А вот с евреями они не церемонились и здесь. Те не успели уйти за перевал, и я видел, как их огромной колонной (человек двести-триста, не меньше) гнали по пыльной дороге. Собрали всех под горой и заставили вырыть траншею глубиной метра полтора. Ставили людей на край и расстреливали. Детям давали сладкие ядовитые конфетки. Возьмет ребенок в рот – и сразу падает. Если упал у канавы, ногой сталкивали в ров. Когда его засыпали землей, поверхность еще долго шевелилась, как живая. Ведь туда попадали не только мертвые, но и раненые. Возможно, и совсем живые.

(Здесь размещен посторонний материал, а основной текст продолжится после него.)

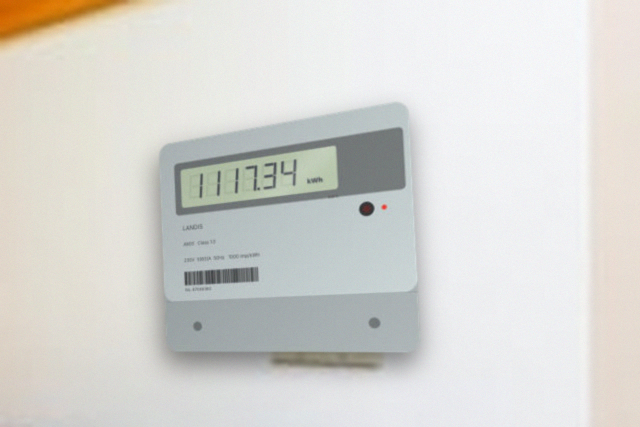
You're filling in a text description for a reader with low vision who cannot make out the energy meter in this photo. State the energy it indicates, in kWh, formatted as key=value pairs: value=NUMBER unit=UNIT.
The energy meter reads value=1117.34 unit=kWh
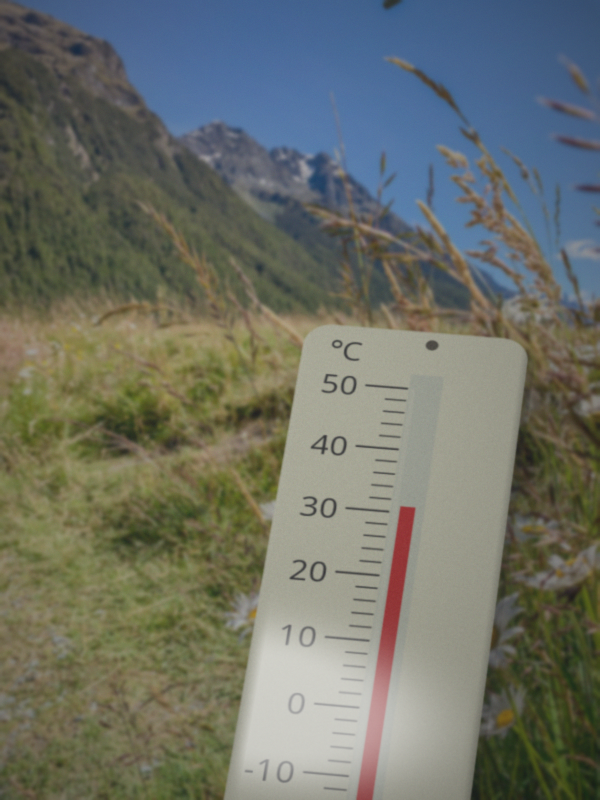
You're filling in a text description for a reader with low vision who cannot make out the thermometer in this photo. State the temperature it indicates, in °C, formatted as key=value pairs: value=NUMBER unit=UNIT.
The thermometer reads value=31 unit=°C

Днем случались бомбежки. Это делали наши самолеты. Удары наносились по зениткам на окраине станицы, по скоплениям машин и другой военной техники. Один из наших самолетов во время воздушной атаки был подбит. Летчик успел приземлиться на парашюте, забежал в кукурузу и там застрелился. Немцы окружили кукурузное поле цепью и осторожно, боясь выстрелов, двинулись вглубь. Забрали пистолет, документы летчика и ушли.
Это был симпатичный молодой парень. Сибиряк. За точность фамилии не ручаюсь. Но кажется – Александр Седых. Местные его похоронили на месте, а весной, после ухода немцев, перезахоронили в центре станицы Зеленчукская. Поставленный на могиле памятник можно видеть там и сейчас.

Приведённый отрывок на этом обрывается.